Gerry Adams Blasts Rep. Hyde
Gerry Adams, leader of Ireland's Sinn Fein political party, defended his decision to boycott a congressional probe into Colombian terrorism on Wednesday. He also accused American lawmakers of undermining the defense of three Irish Republican Army suspects being held on Colombia.
Adams said advance details of a report being published by the House Committee on International Relations contain "allegation, innuendo and rumor, lots of qualifications, caveats and conditions, but nothing to back them up."
Adams specifically criticized the committee's chairman, Rep. Henry Hyde, R-Ill., for calling two Irishmen being held without bail in Colombia IRA weapons experts.
"(T)hese hearings are prejudicial to their clients," Adams said. There was no immediate response from the congressional committee or Rep.

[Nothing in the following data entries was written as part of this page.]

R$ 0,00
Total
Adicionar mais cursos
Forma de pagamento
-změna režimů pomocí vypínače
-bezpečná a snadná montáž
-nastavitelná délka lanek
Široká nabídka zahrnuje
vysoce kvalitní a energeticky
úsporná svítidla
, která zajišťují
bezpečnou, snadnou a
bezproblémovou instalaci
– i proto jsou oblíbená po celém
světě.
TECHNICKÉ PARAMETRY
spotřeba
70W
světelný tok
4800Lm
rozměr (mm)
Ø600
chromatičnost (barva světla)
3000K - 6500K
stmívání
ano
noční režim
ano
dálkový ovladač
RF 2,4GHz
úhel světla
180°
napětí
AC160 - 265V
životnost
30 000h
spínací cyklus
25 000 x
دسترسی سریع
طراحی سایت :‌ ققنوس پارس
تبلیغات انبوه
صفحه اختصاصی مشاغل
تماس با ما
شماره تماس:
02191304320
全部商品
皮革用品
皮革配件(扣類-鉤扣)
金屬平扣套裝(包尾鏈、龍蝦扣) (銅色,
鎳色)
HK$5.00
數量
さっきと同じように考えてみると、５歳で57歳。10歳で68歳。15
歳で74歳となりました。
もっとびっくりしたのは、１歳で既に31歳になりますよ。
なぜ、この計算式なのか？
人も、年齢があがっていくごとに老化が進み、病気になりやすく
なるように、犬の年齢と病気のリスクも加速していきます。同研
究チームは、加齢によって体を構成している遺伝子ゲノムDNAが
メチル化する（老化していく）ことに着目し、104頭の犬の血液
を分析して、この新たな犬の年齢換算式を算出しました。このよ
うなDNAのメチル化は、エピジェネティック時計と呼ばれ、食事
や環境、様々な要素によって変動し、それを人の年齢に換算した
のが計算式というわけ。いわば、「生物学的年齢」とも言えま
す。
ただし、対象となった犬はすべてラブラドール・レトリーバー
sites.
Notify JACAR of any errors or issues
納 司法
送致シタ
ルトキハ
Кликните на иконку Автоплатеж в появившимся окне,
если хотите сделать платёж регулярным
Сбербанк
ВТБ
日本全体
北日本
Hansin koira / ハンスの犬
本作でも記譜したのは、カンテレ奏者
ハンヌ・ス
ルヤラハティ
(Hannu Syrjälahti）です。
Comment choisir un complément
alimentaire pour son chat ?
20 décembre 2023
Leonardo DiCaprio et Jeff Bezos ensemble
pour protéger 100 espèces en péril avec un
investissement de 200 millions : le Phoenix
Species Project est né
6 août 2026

Hyde.
The trans-Atlantic argument preceded a two-day hearing in Washington into possible links between Colombia's major rebel organization, the Revolutionary Armed Forces of Colombia, or FARC, and group such as the IRA.
But two of the Irish nationals - arrested last August while traveling on false passports, James Monaghan and Martin McCauley - have IRA-related convictions and have been identified by British and Irish anti-terrorist police as an experienced IRA weapons makers. Adams initially denied, then confirmed, that the third suspect — a Havana, Cuba-based Irish aid worker named Niall Connolly — was Sinn Fein's representative for Latin America.
The committee's advance findings seem to dovetail the British report, calling Monaghan and McCauley "the IRA's leading explosives and mortar experts" and saying they were suspected of helping FARC rebels "in developing new urban warfare capabilities."
Adams said he believed Hyde had organized the hearing partly in response to pressure from Britain.
The IRA is observing a 1997 cease-fire after killing more than 1,800 people in a 27-year campaign designed to abolish Northern Ireland, a Protestant-majority state linked to Britain. As part of the territory's 1998 peace deal, Sinn Fein holds two seats in a 12-member administration.